Reproduce the entries below word for word, from their first line through the line that contains "Is it true that on_off=0 equals 13 at -11?", with both ends included.

§ EXERCISE INPUTS
________________________
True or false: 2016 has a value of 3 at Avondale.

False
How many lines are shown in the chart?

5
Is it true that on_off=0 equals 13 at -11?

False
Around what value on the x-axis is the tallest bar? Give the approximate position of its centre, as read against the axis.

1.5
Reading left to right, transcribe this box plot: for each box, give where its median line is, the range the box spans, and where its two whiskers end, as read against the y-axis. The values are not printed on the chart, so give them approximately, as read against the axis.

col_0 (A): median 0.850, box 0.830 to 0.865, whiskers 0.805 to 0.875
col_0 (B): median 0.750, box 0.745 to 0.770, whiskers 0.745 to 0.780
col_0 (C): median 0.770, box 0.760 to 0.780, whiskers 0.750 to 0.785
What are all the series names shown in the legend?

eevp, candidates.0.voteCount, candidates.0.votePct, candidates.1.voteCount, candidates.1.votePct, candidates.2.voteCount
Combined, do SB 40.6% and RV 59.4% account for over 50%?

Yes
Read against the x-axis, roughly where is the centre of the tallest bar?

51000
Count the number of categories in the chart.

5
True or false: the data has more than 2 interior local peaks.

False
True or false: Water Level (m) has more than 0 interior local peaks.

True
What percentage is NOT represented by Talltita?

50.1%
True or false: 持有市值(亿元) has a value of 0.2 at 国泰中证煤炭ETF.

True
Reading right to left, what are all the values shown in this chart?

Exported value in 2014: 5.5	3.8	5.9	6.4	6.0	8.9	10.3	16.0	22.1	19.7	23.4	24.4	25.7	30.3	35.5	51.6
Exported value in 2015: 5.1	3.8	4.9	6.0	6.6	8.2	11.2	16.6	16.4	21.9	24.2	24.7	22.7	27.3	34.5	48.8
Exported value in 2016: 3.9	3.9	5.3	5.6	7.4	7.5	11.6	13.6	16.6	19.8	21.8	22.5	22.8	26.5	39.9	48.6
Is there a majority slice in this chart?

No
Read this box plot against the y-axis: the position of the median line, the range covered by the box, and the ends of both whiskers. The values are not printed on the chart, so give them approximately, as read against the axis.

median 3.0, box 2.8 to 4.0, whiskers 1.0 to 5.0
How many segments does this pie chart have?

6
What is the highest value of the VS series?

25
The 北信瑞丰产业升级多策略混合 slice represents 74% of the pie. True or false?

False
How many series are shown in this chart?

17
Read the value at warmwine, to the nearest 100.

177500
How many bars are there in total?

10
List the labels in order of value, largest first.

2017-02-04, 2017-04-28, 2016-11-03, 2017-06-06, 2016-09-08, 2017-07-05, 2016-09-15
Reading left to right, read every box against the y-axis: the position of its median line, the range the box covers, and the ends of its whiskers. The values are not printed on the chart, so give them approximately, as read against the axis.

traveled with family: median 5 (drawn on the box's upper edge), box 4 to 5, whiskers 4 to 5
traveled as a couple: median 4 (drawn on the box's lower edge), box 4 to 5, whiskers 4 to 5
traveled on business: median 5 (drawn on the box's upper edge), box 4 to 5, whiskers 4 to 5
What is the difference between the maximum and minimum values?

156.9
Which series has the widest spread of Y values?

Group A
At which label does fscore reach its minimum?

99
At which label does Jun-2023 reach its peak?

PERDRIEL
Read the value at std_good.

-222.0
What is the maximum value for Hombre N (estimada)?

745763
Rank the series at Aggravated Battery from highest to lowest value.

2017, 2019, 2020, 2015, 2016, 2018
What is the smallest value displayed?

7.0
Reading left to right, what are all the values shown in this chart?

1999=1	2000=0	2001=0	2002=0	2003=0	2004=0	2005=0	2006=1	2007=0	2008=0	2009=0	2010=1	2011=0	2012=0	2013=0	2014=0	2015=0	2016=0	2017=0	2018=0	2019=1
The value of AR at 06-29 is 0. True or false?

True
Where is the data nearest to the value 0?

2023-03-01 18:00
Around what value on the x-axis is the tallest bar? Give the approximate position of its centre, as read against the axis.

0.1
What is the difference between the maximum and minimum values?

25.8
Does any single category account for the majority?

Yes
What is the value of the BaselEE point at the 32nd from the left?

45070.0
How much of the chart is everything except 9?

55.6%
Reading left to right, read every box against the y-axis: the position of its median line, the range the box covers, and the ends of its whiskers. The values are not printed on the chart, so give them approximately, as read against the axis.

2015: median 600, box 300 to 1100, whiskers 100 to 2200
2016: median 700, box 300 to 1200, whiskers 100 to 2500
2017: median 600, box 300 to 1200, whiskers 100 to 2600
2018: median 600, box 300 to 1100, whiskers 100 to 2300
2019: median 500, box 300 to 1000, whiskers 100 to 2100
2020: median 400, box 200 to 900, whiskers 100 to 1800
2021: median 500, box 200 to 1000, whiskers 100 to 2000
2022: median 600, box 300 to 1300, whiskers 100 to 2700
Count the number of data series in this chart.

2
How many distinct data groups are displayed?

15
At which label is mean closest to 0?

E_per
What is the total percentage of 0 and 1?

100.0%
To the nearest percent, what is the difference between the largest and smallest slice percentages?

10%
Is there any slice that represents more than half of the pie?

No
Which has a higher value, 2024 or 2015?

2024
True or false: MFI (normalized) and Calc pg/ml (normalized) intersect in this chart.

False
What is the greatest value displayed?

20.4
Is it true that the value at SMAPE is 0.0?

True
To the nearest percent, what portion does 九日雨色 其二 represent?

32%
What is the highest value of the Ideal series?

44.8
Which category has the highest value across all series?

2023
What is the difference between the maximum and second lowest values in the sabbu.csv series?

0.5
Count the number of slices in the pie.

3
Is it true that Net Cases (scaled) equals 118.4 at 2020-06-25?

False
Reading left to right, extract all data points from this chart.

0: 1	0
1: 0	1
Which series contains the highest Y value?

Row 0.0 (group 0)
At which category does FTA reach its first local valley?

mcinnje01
________________________
§ TASK ANSWER
True or false: 2016 has a value of 3 at Avondale.

False
How many lines are shown in the chart?

5
Is it true that on_off=0 equals 13 at -11?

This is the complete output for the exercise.